» Problem set
1. From the text on lidar adoption, list every kind of lidar that it names with a descriptive word or phrase placed directly before "lidar" or "lidars".
2. Write the next part of the text on lidar adoption, picking up after its final sentence.

Dr Jun Pei, CEO and co-founder of Cepton, presents the argument for adoption of mass-market lidar systems
Lidar is a superior sensing technology that is enabling vehicle manufacturers to set a higher bar for automotive safety. Yet, due to some common misconceptions, lidar sometimes gets left out of the conversation about the future of automobiles.
One line of thought is that lidar might be too expensive. This confuses the high costs of 360° view lidars with the much more inexpensive directional lidars that are increasingly used in mass-market applications such as automobiles. Automotive lidars sell for just a few hundred dollars. Another concern is whether lidars are reliable enough for automotive applications. This has also been addressed, as major automotive Tier 1s have entered the lidar market, sometimes by licensing state-of-the-art designs from innovative partners.

» Recorded data
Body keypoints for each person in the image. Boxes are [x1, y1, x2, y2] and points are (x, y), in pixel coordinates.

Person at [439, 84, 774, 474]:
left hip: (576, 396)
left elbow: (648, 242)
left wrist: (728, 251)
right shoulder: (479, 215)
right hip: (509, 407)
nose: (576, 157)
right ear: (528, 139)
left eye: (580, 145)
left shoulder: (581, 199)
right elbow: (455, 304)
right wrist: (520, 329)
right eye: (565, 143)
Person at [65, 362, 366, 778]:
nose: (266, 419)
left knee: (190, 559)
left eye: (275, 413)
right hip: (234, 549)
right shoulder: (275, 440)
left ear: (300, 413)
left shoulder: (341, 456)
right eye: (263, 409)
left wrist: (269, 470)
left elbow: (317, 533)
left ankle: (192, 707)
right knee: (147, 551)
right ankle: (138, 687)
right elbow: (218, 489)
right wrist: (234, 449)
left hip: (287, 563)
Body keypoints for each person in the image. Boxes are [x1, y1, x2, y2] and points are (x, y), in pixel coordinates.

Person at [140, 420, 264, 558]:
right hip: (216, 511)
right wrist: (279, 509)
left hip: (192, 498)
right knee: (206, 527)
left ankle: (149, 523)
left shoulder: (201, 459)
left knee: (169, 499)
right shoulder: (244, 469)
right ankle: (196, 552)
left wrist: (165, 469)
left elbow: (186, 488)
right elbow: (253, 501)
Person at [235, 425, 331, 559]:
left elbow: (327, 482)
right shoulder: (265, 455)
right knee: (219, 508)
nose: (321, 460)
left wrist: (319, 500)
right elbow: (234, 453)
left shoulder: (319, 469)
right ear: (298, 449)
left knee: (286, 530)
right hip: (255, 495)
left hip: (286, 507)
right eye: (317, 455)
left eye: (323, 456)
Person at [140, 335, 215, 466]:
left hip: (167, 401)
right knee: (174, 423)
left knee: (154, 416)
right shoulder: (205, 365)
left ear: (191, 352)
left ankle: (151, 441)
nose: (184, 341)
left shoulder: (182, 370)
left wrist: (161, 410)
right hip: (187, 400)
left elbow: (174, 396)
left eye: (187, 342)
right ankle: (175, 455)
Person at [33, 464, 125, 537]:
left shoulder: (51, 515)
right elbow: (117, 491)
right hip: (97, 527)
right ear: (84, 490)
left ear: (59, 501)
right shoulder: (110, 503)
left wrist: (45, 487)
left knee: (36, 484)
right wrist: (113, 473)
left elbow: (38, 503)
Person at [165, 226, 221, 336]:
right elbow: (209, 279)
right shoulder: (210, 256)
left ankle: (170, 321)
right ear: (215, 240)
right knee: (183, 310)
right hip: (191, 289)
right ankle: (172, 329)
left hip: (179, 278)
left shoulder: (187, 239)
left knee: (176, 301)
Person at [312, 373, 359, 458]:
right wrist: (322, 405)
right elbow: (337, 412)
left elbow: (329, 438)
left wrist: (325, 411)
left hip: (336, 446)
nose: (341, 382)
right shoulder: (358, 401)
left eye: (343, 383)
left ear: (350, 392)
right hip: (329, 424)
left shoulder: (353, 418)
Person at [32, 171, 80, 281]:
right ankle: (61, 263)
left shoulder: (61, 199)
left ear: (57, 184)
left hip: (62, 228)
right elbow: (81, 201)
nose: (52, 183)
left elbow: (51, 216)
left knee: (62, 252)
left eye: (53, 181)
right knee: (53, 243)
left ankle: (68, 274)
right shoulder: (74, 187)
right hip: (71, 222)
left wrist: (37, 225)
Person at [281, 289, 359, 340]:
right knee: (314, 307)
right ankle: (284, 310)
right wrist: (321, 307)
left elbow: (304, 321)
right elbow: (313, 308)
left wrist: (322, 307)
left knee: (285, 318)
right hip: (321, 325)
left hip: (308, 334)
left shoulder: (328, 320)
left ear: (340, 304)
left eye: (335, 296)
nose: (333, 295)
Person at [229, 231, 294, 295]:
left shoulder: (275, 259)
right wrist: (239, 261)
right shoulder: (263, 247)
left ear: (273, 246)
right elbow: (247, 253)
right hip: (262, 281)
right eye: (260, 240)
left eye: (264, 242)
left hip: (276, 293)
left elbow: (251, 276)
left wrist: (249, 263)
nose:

» Outputs in order
1.
- mass-market lidar systems
- 360° view lidars
- directional lidars
- automotive lidars

2.
Lidar is fast, accurate in three dimensions (3D) and works at long distance, making it an ideal solution to form the ‘eyes’ of semi-autonomous, advanced driver assistance systems and fully autonomous or self-driving vehicles. It is therefore poised to be the cornerstone of the next generation of automotive safety. With rising road safety concerns, the importance of lidar in achieving vehicle safety goals over the next decade cannot be overstated. No wonder that many analysts forecast the automotive lidar market to be worth billions.
The reason lidar is becoming indispensable is that it has many significant advantages over camera and radar, which are used in ADAS today. While camera and radar have helped increase road safety, they have limitations that prevent them eliminating the majority of traffic accidents and fatalities.
Automotive radars detect the speed and distance of other objects in relation to the driving vehicle. However, the resolution achievable with radar is poor, and detectability is not always accurate. Radar returns tend to have high false positives, meaning they detect objects that don’t actually exist. In addition, radars are subject to false negatives, which means they miss objects that do exist, especially if they are stationary. For ADAS vehicles, this is a crucial weakness that could result in unexpected braking or avoidable crashes.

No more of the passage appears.